Radnitz, C., Beezhold, B., & DiMatteo, J. (2015). Investigation of lifestyle choices of individuals following a vegan diet for health and ethical reasons. Appetite, 90, 31-36.

Saunders, A. V., Davis, B. C., & Garg, M. L. (2013). Omega‐3 polyunsaturated fatty acids and vegetarian diets. Medical journal of Australia, 199, S22-S26.

Tantamango-Bartley, Y., Jaceldo-Siegl, K., Fan, J., & Fraser, G. (2013). Vegetarian diets and the incidence of cancer in a low-risk population. Cancer Epidemiology and Prevention Biomarkers, 22(2), 286-294.

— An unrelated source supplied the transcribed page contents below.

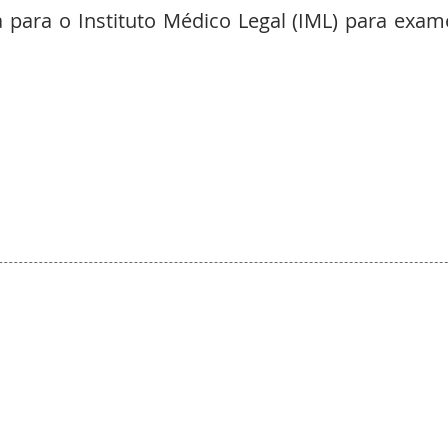
para o Instituto Médico Legal (IML) para exame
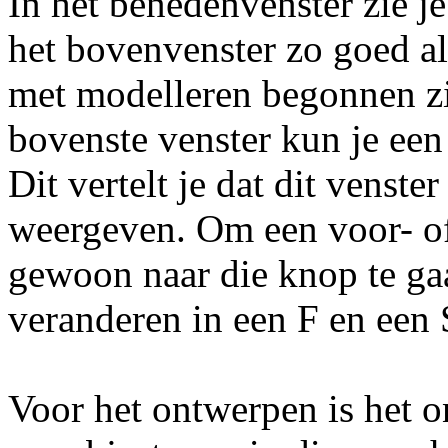
In het benedenvenster zie je
het bovenvenster zo goed al
met modelleren begonnen zi
bovenste venster kun je een
Dit vertelt je dat dit venst
weergeven. Om een voor- of
gewoon naar die knop te gaa
veranderen in een F en een 
Voor het ontwerpen is het 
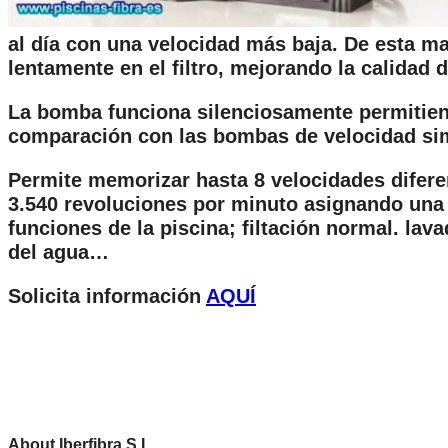
al día con una velocidad más baja. De esta ma
lentamente en el filtro, mejorando la calidad de
La bomba funciona silenciosamente permitie
comparación con las bombas de velocidad sim
Permite memorizar hasta 8 velocidades difere
3.540 revoluciones por minuto asignando una 
funciones de la piscina; filtación normal. lav
del agua…
Solicita información
AQUÍ
About Iberfibra S.L.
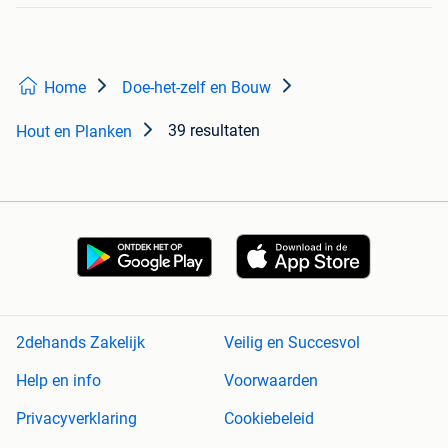
Home
Doe-het-zelf en Bouw
39 resultaten
Hout en Planken
2dehands Zakelijk
Veilig en Succesvol
Help en info
Voorwaarden
Privacyverklaring
Cookiebeleid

Tonstad, S., Butler, T., Yan, R., & Fraser, G. E. (2009). Type of vegetarian diet, body weight, and prevalence of type 2 diabetes. Diabetes care, 32(5), 791-796.

Tucker, K. L. (2014). Vegetarian diets and bone status. The American journal of clinical nutrition, 100(suppl_1), 329S-335S.

Zarraga, I. G., & Schwarz, E. R. (2006). Impact of dietary patterns and interventions on cardiovascular health. Circulation, 114(9), 961-973.